§ **PROVIDED TEXT**:

──────

Concurrent Execution: The script uses ProcessPoolExecutor for parallel processing. If the dataset is large and the number of processes (num_workers) is not optimally set, this could lead to high memory usage as each process might consume a significant amount of memory.

Dataset and Engine Initialization: Depending on how the Dataset and Engine classes are implemented (not visible in the provided script), loading large datasets or initializing multiple instances of speech-to-text engines could consume a lot of memory.

Memory Leaks: If there are any memory leaks within the Engine or Dataset classes (e.g., not properly releasing resources), repeated calls in a loop could exacerbate memory consumption over time.

Any suggestions?

Answer 1 · 2024-02-15T22:39:36.000Z

Do you get the same issue when running other engines or datasets? Or is it only this combination of arguments?

──────

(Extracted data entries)
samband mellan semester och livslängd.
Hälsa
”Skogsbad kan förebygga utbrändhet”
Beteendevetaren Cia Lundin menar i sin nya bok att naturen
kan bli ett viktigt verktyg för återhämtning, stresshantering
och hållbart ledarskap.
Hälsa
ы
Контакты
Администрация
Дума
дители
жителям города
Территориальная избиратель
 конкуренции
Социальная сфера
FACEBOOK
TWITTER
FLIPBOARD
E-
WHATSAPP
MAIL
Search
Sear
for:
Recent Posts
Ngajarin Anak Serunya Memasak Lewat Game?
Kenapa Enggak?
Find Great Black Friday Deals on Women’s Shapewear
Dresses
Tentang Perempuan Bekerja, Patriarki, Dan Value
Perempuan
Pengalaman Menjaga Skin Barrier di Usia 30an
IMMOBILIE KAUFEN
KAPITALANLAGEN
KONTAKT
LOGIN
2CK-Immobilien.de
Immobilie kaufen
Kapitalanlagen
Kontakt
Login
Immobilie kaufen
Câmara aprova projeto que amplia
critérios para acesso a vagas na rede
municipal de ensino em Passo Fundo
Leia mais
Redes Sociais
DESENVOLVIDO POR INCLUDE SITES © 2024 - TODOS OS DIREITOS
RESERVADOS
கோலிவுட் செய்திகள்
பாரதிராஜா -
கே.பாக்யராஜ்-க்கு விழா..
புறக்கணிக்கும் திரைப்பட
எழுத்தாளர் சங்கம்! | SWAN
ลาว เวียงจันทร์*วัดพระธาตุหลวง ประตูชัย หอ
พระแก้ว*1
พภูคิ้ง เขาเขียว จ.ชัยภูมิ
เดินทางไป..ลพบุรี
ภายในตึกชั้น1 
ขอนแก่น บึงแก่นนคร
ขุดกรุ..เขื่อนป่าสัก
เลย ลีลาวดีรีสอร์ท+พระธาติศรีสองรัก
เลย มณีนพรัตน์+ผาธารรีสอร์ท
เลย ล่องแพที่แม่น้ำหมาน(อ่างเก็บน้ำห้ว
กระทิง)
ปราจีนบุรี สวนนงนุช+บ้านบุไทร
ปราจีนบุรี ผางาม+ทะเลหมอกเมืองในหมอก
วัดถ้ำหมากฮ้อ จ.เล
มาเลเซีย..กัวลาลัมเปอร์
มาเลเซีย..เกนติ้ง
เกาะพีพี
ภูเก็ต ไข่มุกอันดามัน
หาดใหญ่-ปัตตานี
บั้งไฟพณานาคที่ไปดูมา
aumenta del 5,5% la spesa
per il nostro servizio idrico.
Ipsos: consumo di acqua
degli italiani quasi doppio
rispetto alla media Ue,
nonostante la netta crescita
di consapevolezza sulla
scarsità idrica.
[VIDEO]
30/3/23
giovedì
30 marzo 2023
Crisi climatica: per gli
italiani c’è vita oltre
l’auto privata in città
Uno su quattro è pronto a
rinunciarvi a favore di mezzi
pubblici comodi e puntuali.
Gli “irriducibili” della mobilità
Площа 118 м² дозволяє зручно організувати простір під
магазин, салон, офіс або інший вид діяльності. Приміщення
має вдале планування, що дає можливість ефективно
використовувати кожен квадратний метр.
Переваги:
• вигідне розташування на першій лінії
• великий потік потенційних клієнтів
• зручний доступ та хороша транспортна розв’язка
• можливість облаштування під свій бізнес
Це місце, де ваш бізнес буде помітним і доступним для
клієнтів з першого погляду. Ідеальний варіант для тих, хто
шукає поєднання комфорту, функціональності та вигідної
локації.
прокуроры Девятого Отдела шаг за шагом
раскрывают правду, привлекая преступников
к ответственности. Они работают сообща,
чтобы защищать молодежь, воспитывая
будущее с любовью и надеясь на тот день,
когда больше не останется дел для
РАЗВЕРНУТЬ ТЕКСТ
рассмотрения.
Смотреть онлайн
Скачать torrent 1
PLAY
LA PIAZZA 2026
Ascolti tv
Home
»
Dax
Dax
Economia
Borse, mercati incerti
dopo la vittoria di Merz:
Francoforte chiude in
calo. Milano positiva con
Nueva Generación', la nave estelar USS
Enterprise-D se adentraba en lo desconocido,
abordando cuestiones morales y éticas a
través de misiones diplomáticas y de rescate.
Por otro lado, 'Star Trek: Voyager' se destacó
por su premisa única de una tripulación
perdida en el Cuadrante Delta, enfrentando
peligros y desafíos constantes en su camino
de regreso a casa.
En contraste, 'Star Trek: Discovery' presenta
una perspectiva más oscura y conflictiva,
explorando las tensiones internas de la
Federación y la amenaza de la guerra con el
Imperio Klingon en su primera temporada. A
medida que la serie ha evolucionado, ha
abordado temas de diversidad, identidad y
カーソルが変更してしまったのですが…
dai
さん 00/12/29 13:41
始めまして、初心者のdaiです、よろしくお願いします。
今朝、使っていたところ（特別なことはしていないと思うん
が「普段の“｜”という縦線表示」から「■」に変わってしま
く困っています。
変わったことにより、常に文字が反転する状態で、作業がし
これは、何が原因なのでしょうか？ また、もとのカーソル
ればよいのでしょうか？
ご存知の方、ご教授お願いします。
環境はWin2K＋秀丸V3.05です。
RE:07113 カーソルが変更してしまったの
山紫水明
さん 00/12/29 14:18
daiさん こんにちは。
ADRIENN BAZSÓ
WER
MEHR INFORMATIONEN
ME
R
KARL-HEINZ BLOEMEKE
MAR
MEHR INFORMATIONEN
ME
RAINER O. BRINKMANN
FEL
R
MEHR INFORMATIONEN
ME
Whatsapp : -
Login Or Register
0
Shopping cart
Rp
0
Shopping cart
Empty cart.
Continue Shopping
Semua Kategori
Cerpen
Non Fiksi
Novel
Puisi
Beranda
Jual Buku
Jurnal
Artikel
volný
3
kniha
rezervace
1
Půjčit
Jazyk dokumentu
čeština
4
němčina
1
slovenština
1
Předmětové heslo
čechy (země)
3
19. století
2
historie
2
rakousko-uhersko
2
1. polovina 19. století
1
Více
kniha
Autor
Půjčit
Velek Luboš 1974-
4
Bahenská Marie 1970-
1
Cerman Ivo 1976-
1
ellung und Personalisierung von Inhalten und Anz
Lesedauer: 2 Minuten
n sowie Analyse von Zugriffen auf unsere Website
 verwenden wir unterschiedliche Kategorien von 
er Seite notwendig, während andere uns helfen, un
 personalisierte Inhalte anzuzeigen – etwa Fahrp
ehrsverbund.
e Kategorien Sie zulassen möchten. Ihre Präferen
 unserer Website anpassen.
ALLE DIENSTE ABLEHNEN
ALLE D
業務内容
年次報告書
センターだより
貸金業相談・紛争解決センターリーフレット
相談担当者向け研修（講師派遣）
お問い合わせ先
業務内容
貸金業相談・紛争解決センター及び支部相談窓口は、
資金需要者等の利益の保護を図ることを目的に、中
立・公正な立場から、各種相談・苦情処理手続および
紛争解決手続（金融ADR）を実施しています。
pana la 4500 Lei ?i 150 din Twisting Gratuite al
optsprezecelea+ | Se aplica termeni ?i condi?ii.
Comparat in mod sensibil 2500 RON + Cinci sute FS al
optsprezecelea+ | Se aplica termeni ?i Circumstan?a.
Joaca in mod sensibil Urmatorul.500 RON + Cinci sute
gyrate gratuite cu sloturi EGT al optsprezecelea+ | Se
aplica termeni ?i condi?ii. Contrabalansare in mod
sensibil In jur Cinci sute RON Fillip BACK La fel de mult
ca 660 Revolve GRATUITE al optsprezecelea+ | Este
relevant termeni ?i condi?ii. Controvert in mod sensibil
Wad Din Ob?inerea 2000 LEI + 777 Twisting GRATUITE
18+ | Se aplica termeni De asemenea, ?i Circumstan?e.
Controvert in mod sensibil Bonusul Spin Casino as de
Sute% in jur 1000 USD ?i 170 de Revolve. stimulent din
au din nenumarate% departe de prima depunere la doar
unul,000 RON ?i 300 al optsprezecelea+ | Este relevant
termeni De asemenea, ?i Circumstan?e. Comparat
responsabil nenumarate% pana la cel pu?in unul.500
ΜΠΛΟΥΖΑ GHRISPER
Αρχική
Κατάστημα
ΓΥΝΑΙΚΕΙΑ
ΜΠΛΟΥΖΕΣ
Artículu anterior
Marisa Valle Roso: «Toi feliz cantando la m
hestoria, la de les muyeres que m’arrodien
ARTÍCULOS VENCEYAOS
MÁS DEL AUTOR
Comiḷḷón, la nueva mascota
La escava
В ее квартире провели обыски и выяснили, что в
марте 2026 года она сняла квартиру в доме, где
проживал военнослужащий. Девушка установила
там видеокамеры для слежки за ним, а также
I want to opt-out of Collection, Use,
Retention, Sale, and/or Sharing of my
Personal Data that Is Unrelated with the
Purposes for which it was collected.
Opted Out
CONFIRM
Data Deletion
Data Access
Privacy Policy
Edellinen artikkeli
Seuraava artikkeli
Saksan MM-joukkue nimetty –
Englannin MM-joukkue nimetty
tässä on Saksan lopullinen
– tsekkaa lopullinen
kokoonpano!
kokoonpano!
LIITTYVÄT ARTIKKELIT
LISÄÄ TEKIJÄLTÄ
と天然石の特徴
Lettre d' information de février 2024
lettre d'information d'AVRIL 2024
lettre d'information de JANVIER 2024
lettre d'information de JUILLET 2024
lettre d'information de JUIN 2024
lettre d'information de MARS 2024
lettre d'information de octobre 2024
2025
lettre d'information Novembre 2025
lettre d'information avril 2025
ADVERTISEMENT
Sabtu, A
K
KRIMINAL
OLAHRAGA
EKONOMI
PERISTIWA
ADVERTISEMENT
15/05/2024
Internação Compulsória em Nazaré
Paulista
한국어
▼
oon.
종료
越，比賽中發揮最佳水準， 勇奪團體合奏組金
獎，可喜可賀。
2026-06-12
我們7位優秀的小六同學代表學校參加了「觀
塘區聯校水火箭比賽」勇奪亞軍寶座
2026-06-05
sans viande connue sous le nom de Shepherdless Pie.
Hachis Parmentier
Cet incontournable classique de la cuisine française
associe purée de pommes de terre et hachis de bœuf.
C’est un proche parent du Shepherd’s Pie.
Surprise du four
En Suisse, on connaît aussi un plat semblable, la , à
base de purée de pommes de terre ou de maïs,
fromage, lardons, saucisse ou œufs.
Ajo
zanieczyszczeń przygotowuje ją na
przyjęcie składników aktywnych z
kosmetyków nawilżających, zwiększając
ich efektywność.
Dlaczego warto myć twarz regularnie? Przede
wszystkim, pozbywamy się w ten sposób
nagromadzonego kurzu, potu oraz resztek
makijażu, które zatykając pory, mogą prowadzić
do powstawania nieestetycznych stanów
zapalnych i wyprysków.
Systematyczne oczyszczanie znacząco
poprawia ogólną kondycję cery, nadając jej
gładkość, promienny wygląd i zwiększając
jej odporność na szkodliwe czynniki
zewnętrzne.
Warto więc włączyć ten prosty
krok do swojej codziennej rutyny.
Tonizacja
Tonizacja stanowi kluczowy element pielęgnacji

──────

§ **YOUR ASSIGNMENT**: Could you write the next part of the memory-usage thread, picking up right after its final line? These entries are material of their own, apart from the memory-usage thread.

§ **FINAL ANSWER**:
Answer 2 · 2024-02-16T16:10:27.000Z

I tried it with LibriSpeech/test-clean and got the same result. Here is a screengrab of my activity monitor before the crash.

Answer 3 · 2024-02-16T16:18:04.000Z

However, when I try with WHISPER_SMALL I don't have the issue.

Answer 4 · 2024-02-16T18:16:45.000Z

I see. Whisper large is a big model and takes a lot of RAM to run. By default we run a thread for each CPU count, and it has a copy of the model on each thread. Try reducing the amount of threads used in the benchmark using the --num-workers argument? Try something like 7 or 8? I imagine then it will run fine.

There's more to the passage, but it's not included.